> Instructions for the task
Take the line that has "right ear: (563, 295)" in it and every line after it to the end of the entries, and reproduce them exactly.

> Records drawn from a dataset

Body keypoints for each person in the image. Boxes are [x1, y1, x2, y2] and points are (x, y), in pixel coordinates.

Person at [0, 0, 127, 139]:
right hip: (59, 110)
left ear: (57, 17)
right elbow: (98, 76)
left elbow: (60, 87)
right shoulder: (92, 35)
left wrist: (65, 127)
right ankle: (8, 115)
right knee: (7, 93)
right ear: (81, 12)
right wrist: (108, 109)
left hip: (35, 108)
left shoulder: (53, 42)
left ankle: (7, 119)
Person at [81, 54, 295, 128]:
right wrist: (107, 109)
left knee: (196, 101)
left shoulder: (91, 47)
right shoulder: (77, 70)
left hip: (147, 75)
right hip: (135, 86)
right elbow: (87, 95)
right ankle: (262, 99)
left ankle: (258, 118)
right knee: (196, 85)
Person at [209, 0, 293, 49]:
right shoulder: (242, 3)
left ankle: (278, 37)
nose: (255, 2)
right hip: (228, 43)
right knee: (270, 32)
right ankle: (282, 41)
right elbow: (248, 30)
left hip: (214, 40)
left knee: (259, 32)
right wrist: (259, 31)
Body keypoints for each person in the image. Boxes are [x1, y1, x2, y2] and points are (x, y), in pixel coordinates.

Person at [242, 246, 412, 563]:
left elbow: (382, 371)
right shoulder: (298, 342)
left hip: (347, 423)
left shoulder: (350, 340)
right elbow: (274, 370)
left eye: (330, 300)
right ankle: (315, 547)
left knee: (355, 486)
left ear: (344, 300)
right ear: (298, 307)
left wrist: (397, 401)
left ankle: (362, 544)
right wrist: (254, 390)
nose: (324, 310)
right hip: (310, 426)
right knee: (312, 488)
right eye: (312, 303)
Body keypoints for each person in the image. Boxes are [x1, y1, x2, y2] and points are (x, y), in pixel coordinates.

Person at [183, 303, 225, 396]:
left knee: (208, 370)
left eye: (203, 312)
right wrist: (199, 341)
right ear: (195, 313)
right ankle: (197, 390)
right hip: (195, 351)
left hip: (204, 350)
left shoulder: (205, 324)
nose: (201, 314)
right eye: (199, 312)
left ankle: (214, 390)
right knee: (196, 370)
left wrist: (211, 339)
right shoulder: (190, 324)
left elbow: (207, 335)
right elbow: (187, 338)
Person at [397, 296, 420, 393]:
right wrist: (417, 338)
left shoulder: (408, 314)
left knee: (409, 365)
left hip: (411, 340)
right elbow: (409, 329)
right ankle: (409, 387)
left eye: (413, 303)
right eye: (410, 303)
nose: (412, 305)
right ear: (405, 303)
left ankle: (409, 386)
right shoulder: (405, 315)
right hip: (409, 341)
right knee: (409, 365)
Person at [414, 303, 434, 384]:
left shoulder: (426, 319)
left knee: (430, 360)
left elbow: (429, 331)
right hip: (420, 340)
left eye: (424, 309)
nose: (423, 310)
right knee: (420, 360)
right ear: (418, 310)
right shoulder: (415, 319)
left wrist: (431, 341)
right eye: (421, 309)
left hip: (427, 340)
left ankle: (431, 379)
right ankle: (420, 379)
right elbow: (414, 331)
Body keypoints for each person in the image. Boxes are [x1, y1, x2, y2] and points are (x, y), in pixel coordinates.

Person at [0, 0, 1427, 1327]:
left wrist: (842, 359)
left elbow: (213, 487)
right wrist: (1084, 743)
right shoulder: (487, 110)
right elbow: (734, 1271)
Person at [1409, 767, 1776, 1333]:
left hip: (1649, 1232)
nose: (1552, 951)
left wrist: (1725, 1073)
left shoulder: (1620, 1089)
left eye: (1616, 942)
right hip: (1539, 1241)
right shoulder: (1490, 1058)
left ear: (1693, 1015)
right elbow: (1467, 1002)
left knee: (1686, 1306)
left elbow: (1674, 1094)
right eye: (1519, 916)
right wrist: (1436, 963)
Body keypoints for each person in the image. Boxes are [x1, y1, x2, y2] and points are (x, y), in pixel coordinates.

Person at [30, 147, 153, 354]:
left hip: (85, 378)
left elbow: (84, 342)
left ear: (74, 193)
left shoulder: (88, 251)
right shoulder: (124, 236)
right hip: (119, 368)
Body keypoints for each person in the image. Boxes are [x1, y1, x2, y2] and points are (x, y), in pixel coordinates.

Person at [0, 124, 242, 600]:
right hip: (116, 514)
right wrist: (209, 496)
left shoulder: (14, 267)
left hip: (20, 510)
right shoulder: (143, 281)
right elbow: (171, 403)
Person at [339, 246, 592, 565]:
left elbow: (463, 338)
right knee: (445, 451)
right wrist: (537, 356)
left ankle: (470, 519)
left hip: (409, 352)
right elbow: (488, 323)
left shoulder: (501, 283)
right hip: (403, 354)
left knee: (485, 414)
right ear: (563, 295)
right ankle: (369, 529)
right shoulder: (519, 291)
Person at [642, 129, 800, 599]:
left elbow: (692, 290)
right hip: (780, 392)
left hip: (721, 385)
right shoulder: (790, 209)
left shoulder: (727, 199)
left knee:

> Result of the exercise
right ear: (563, 295)
right ankle: (369, 529)
right shoulder: (519, 291)
Person at [642, 129, 800, 599]:
left elbow: (692, 290)
right hip: (780, 392)
left hip: (721, 385)
right shoulder: (790, 209)
left shoulder: (727, 199)
left knee:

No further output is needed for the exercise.